落霞派倒不讨厌正义感旺盛的小伙子,他们只是觉得这群年轻人行事太过激进,走到哪里都在树敌,委实该学学怎么和人打交道。

可是,若不严惩恶人,又该如何警示其它修士,避免他人效仿作恶?这个问题,老好人们也答不上来。

他们认为不知道约束自身的修士有问题,总是喊打喊杀闹得满城风雨的剑修也影响正常人的安定生活。若大家都和古时一样,守在深山老林潜心修行不去过问凡俗之事,又怎会有这样多的麻烦?

可惜一个落霞派阻止不了时代更替,所以他们也只能一面劝解修士,一面头疼地为剑修们善后,虽还维持着超然的生活方式,终究再寻不回曾经的潇洒惬意。

要让这样的老好人门派出面质问轩齐子可不容易,顾余生寻找他们如今聚会之地便耗了不少功夫,说服这群老道士更是费尽唇舌。

幸运的是,这几百年来,东灵剑阁是打完便跑,坐在家里就等对方复仇再打一场。最后每每都是落霞派为他们收拾烂摊子,说服敌对门派既然理亏便要认栽,虽然那群剑修很嚣张很欠揍,大家还是息事宁人吧。

因此,一看见剑修就自发操心几乎成了落霞派的本能,他们虽觉此事并无证据,若因体质相同便向轩齐子寻事很是不讲道理。不过,为防剑修们再搞出乱子,仍是派人随顾余生来了无烽城。

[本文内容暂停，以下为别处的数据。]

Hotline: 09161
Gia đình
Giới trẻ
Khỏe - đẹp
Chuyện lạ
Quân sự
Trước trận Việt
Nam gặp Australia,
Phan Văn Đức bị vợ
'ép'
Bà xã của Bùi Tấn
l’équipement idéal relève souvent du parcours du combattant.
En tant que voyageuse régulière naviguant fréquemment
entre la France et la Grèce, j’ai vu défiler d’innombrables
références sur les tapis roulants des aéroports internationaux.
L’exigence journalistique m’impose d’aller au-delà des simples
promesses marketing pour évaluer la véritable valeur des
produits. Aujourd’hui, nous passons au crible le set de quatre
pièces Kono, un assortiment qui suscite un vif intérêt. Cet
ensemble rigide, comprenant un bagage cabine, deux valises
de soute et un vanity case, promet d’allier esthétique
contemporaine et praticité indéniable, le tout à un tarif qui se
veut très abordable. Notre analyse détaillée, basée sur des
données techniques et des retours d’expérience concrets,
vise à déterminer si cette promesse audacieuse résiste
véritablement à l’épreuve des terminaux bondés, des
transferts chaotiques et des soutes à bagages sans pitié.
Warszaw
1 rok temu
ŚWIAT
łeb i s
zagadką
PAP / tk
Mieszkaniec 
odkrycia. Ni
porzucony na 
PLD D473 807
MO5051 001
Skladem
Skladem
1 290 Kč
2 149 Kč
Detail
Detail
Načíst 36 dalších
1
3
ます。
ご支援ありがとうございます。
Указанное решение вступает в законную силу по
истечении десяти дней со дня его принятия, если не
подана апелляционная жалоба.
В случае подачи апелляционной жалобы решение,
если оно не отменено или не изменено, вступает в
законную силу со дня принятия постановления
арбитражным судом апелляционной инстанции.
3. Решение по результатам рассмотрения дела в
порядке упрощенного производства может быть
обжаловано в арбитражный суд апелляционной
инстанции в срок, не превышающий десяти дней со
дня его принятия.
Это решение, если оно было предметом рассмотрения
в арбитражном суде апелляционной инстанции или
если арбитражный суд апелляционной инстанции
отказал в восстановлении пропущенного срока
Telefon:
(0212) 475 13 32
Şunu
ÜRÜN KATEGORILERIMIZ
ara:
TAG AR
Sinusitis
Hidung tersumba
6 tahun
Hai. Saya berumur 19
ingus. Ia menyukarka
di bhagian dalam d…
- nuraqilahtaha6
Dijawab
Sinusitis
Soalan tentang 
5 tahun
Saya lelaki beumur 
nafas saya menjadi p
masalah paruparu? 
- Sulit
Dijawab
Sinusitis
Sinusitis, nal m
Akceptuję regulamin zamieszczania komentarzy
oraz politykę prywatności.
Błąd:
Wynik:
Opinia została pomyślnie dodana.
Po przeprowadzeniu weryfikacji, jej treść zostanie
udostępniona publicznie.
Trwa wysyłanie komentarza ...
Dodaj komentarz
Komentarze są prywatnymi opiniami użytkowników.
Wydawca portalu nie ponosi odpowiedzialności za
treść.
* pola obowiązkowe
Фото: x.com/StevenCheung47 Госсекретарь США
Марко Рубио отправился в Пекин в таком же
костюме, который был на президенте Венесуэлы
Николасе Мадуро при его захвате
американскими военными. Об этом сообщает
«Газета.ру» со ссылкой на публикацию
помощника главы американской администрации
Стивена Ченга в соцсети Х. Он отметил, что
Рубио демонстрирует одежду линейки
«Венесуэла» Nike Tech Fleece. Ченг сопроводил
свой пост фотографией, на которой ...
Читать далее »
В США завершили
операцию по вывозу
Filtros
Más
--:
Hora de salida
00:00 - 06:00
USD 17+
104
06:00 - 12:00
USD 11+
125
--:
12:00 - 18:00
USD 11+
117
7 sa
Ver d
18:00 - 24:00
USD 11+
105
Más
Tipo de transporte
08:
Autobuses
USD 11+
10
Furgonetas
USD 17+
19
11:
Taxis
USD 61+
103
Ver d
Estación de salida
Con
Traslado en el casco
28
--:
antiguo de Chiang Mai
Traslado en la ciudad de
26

不论如何,顾余生总算是把落霞派也拉上了船,至于怎么绑着不让走,他还在心中暗中盘算。如今便是如实向师长汇报情况,“师父、掌门师伯,我与许真人查看了严道人墓地,果然只是一处空墓,棺中尸体已不知所踪。”

这一趟用了七日,顾余生虽是匆匆返回,外表仍保持着素日的整洁肃穆,在众人面前一站,便宛如一株挺拔白杨,俊朗风姿和眉目间的浩然正气丝毫不减,令人不禁在心中叹道——果然自古英雄出少年。

一个年轻弟子孤身前往大门派,并且还说服对方派人援助,这样的事并非人人都能做到,搁在东灵剑阁更是凤毛麟角。

此时,沈逢渊一双天眼打量着师侄,仿佛看见了自己终于可以休假的未来,心中欣慰地想:不错,终于有个剑修出使其它门派后不是直接把人绑回来了。

而天方子则是对顾余生微笑着点了点头,心道:此子虽是剑修,隐忍程度却远胜沈逢渊,应是在世间打磨过的人,十年之后不可小觑。

至于易相道人,他已认出这就是当年御剑山庄跟在释英身后的小鬼,虽觉这少年风姿出众,一想到他和妖有关系,还是选择以鼻孔对人,只给了一个反应——“哼!”

随顾余生到来的落霞派许真人扫了一眼众人,内心也是感慨万分:道印门门主、天岭宗大长老,还有三个剑修,这样的组合齐聚一堂居然还没打起来,难道是他在做梦吗?

不过,已被沈逢渊吓到闭关的他立刻又担忧了起来,三个剑修,打他们正好一人一个,这小子该不会就是拖他来打架的吧?

这些老前辈心中各有想法,释英就和他们不一样,他只是高兴徒弟终于回来了,这便体贴地递了杯茶过去,极具特色地关怀道:“一路辛苦,你的树皮颇为干燥,快些给自己浇水。”

顾余生赶着回来见师父,路上的确不曾饮水,想是释英从他皮肤状态便看出了身体状况。他内心默默感慨他的师父果然与众不同,微笑着接过茶水,这便用释英习惯的方式回应:“数日不见,师父枝叶长得可好?”

这对师徒的对话和大家历来不在一个世界,初次领会的许真人只能茫然地看了看他们,最后还是直接向沈逢渊问:“你们说轩齐子盗取严道人尸体,可是真有其事?”